6 Settembre 2022

Fallimento del debitore inadempiente ammesso al concordato preventivo omologato

di Federico Callegaro, Cultore di Diritto Commerciale presso l' Università degli Studi di Verona Scarica in PDF

Cass. Civ. Sez. Un., Sentenza 7 dicembre 2021[1], n. 4696, Pres. Manna A. – Rel. Stalla G.M.

Concordato Preventivo – fallibilità del debitore ammesso al Concordato – non necessaria risoluzione ex art. 186 l.f.

Parole chiave: Fallimento post ammissione a C.P. – insolvenza nel pagamento dei debiti concordatari – risoluzione del concordato ex art.186 l.f. – la preclusione del fallimento in assenza di risoluzione – continuità tra Legge Fallimentare e CCI

Riferimenti normativi: Legge Fallimentare artt. 5, 185, 186 – CCI artt. 119.

CASO

La questione sottoposta a mezzo ricorso alle Sezioni Unite della Suprema Corte trova fondamento in una sentenza della Corte d’Appello di Campobasso[2], dichiarando, su istanza del Pubblico Ministero, il fallimento della debitrice “già ammessa a procedura di concordato preventivo in continuità aziendale, omologato nel 2013”.

Le S.U. nell’incipit dello svolgimento delle proprie argomentazioni, richiamano all’attenzione come la Corte d’Appello avesse in particolare osservato che il Tribunale “aveva ritenuto che la società si trovasse in stato di insolvenza a seguito dell’incapacità di far fronte alle obbligazioni derivanti dal concordato preventivo omologato dall’evidente incapienza dell’attivo concordatario realizzato e realizzabile), senza tuttavia porsi il problema della necessità della preliminare risoluzione del  concordato in corso di esecuzione, così come prevista dall’articolo 186 l.fall”.

SOLUZIONE

Le Sezioni Unite ripercorrono nell’esposizione quanto osservato dai giudici remittenti[3], di seguito richiamate sommariamente:

  • si indica come la questione sia stata già affrontata e risolta da precedenti della Sesta Sezione[4] nei quali si è affermato che, venuto a cadere, con la riforma dell’articolo 186 l.fall. da parte del d.lgs.169/07, ogni automatismo tra risoluzione del concordato e dichiarazione di fallimento, quest’ultima può intervenire anche a prescindere dalla previa adozione della prima;
  • viene evidenziata la “non piena condivisione” di tale indirizzo, in “parte autorevole della dottrina”;
  • ne risulterebbe un quadro interpretativo controverso ed ampiamente discutibile, restando in particolare irrisolti vari profili la cui disamina potrebbe indurre ad una soluzione del problema opposta rispetto a quella fin qui recepita dalla giurisprudenza di legittimità;
  • viene evidenziato un “ulteriore elemento interpretativo a sostegno della soluzione preclusiva della dichiarazione di fallimento in assenza di previa risoluzione” dalla nuova formulazione della relativa previsione, fornita dall’articolo 119 del CCII per il quale la risoluzione del concordato costituisce condizione per l’apertura della liquidazione giudiziale.[5]. Le S.U., eseguita una disamina con riferimento all’art. 186 l.f., ante e post riforma (d.lgs 5/06 e d.lgs.169/07) e richiamando quanto espresso dalla Corte Costituzionale nella Sentenza n. 106 del 2004[6] chiariscono: “Quanto sul punto affermato dal giudice delle leggi sotto il vigore del regime di automatismo …, lungi da essere reso inattuale dalle modifiche succedutesi, risulta a tutt’oggi di perdurante e – se mai – rafforzata persuasività”;
  • altro elemento offerto dai giudici remittenti, è costituito dall’enunciazione di un ulteriore approfondimento quanto a tre aspetti[7]:

a) la “possibilità di fallimento solo per un’insolvenza nuova rispetto al momento dell’omologazione del concordato”.

━━━━

**CONSEGNA**
Ricopia il passo dell'estratto cominciando da "Fallimento del debitore" e terminando con "CCI artt. 119.".

━━━━

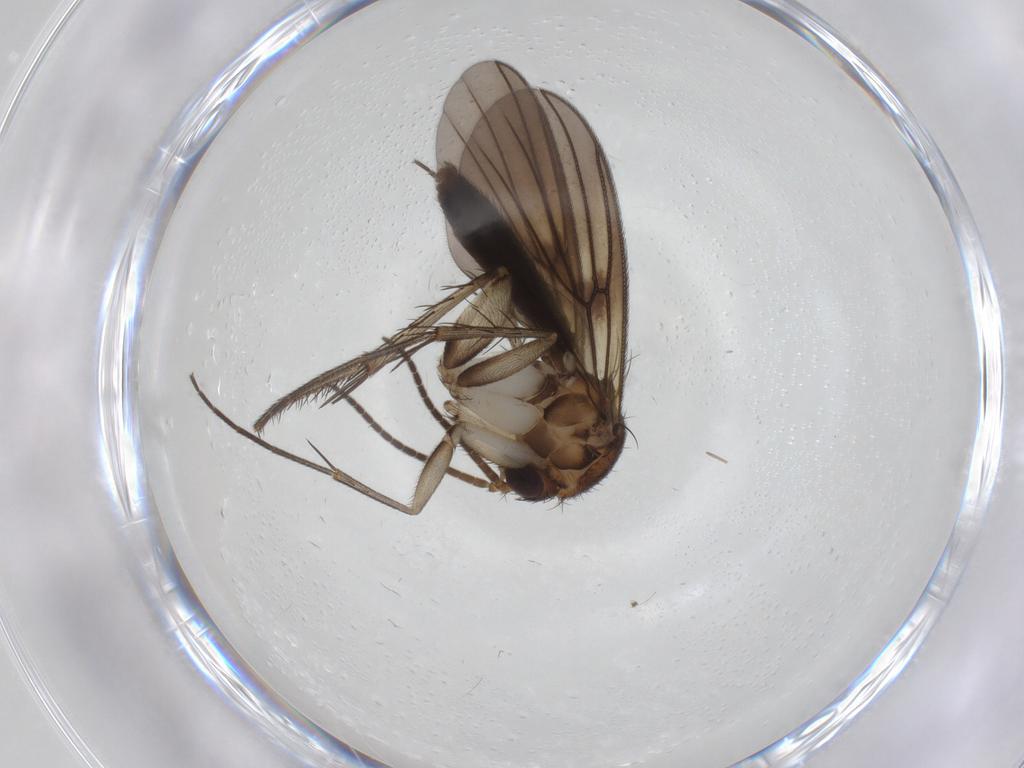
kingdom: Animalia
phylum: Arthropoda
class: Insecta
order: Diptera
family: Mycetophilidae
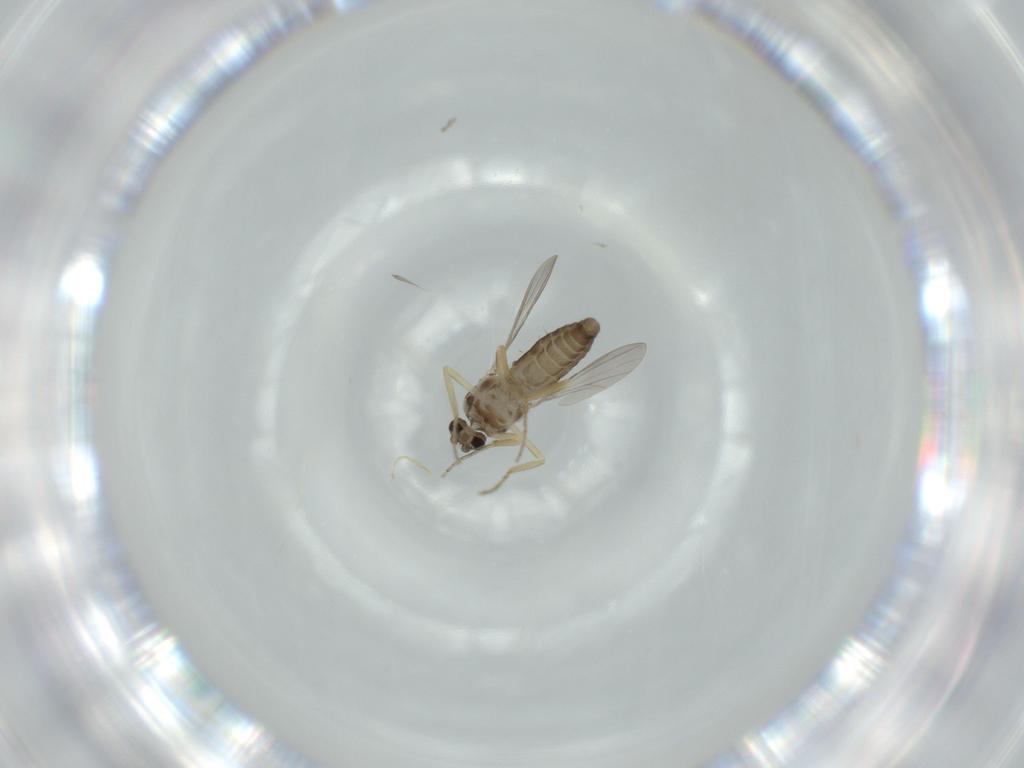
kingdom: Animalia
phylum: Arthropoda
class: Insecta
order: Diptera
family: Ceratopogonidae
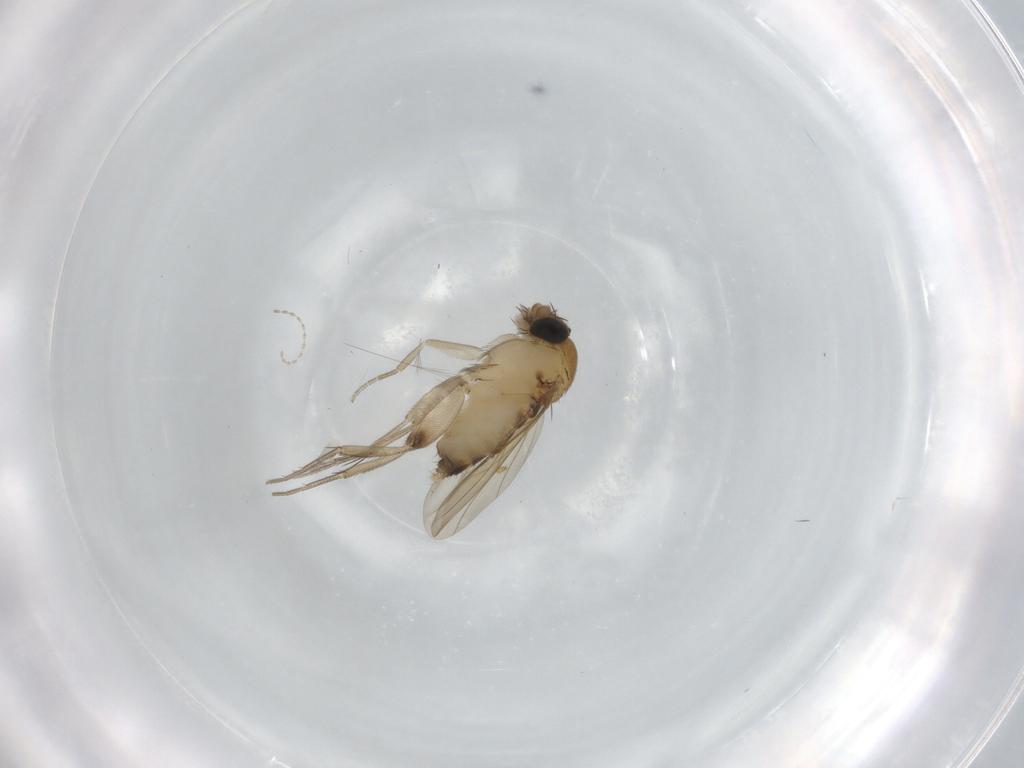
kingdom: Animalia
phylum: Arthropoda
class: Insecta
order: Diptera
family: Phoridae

━━━━

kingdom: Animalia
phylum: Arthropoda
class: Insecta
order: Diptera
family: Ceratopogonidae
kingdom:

━━━━

**SOLUZIONE**
Fallimento del debitore inadempiente ammesso al concordato preventivo omologato

di Federico Callegaro, Cultore di Diritto Commerciale presso l' Università degli Studi di Verona Scarica in PDF

Cass. Civ. Sez. Un., Sentenza 7 dicembre 2021[1], n. 4696, Pres. Manna A. – Rel. Stalla G.M.

Concordato Preventivo – fallibilità del debitore ammesso al Concordato – non necessaria risoluzione ex art. 186 l.f.

Parole chiave: Fallimento post ammissione a C.P. – insolvenza nel pagamento dei debiti concordatari – risoluzione del concordato ex art.186 l.f. – la preclusione del fallimento in assenza di risoluzione – continuità tra Legge Fallimentare e CCI

Riferimenti normativi: Legge Fallimentare artt. 5, 185, 186 – CCI artt. 119.